# Great American BBQ Showdown Airs Sunday at 8 PM



## jcbarrin (Jan 15, 2010)

Don't miss Food Network's Challenge show this Sunday Jan 17 at 8 PM. The show is titled 'Great American BBQ Showdown' and was filmed in Greenwood, SC during the SC Festival of Discovery this past summer. Show features 4 bbq teams in a 'challenge' format. Teams are Checkered Pig (Tommy and Lisa Houston), Bub-ba-Q (Bubba and Shannon Latimer), Divine Smoke (Dennis and Debbie Dill and David Hord) and Black Jack Barbecue (Jimmy Hagood). 

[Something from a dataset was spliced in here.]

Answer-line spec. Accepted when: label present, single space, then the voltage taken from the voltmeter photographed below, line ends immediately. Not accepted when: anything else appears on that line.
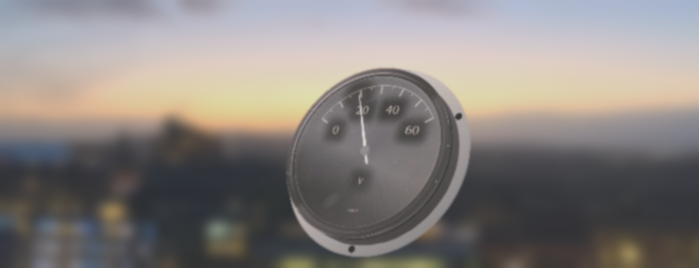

http://www.foodnetwork.com/food-network ... index.html


----------



## Greg Rempe (Jan 15, 2010)

Cool...looking forward ot it...BBQ getting lots of face time these days

Thanks to the radio show, of course! :roll:  :roll:


----------



## bbquzz (Jan 15, 2010)

DVR Set .. Thanks for the tip jcbarrin!


----------



## Big Bears BBQ (Jan 16, 2010)

Thanks for the info.................


----------



## DJ (Jan 17, 2010)

Thanks,
dj


----------



## Captain Morgan (Jan 17, 2010)

setting my dvr right now, thanks for the heads up


----------



## john pen (Jan 17, 2010)

trying to set the timer on the beta tape machine as we speak..


----------



## ScottyDaQ (Jan 17, 2010)

Beta


----------



## WalterSC (Jan 24, 2010)

Already got it recorded and hav watched it several times . Good show I must say and all did a great job as well.


----------